Personal information
- Full name: Rustam Aghayev
- Nationality: Azerbaijan
- Born: 1 May 1982 (age 44) Moscow, Russian SFSR, Soviet Union
- Height: 1.86 m (6 ft 1 in)
- Weight: 96 kg (212 lb)

Sport
- Style: Freestyle
- Club: Neftçi Baku (AZE)
- Coach: Dyevanshir Kurbanov

Medal record
Men's freestyle wrestling
Representing Azerbaijan
European Championships
| Silver medal – second place | 2004 Ankara | 96 kg |

= Rustam Aghayev =

Azerbaijani freestyle wrestler

Rustam Aghayev (Rüstəm Ağayev; born 1 May 1982 in Moscow, Russian SFSR) is a retired amateur Azerbaijani freestyle wrestler, who competed in the men's heavyweight category. He won a bronze medal in the 96-kg division at the 2004 European Wrestling Championships in Ankara, Turkey, and then represented his nation Azerbaijan at the Summer Olympics a few months later. Throughout his sporting career, Aghayev trained for Neftçi Sports Club in Baku, under his personal coach and mentor Dyevanshir Kurbanov.

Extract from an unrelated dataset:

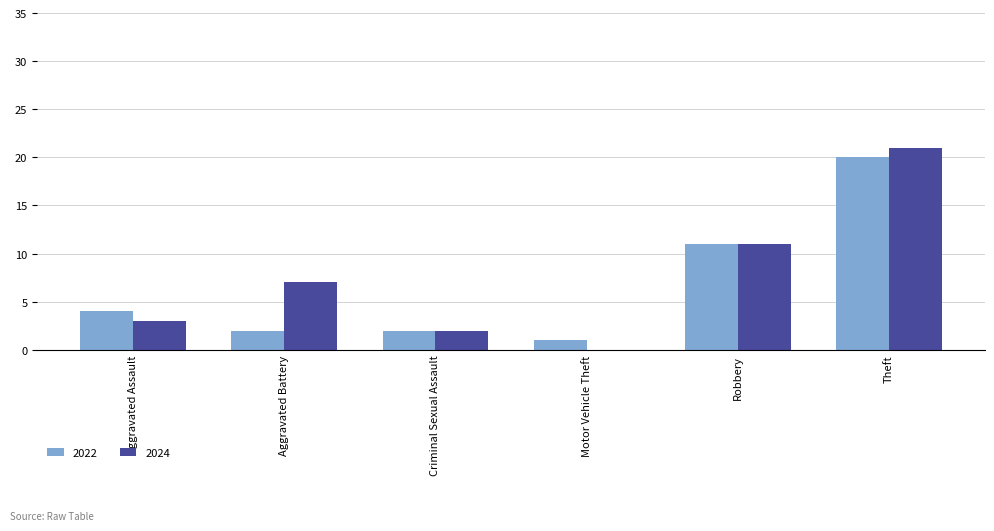

What is the maximum value for 2022?

20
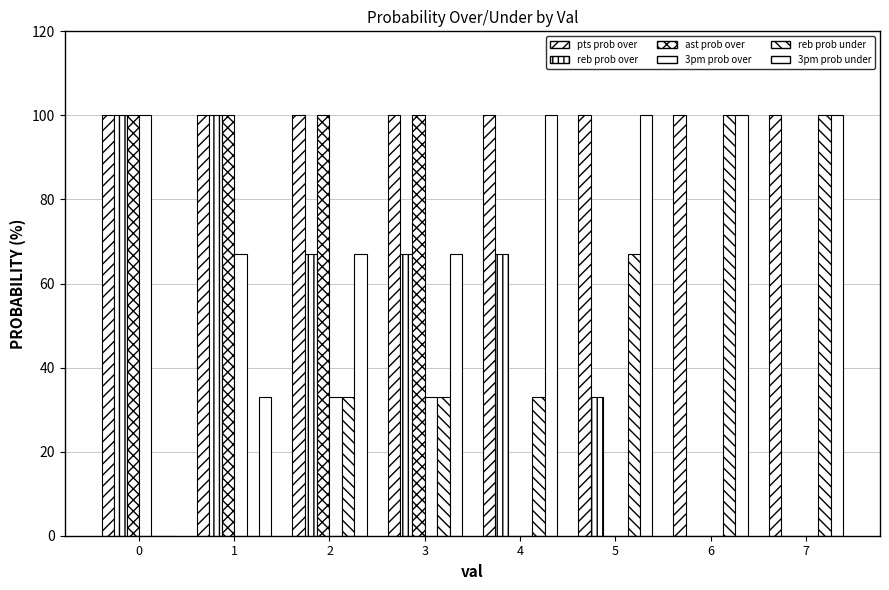

What is the value of the 3pm prob under bar at the 4th from the left?

67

Aghayev qualified for his adopted Azerbaijan squad in the men's heavyweight class (96 kg) at the 2004 Summer Olympics in Athens, by placing third and receiving a berth from the Olympic Qualification Tournament in Bratislava, Slovakia. In the prelim pool, Aghayev eclipsed Kazakhstan's Islam Bairamukov with a 7–2 division on his opening bout, and grappled Namibia's Nico Jacobs into the ring at the peak of the first minute by an eleven-point advantage, earning him a spot for the quarterfinals. Followed by the next day's session, Aghayev could not push Iranian wrestler Alireza Heidari off the mat with a 5–0 defeat in the quarterfinal match, but offered a chance to redeem himself as he pinned China's Wang Yuanyuan in nearly a full minute for a fifth-place finish.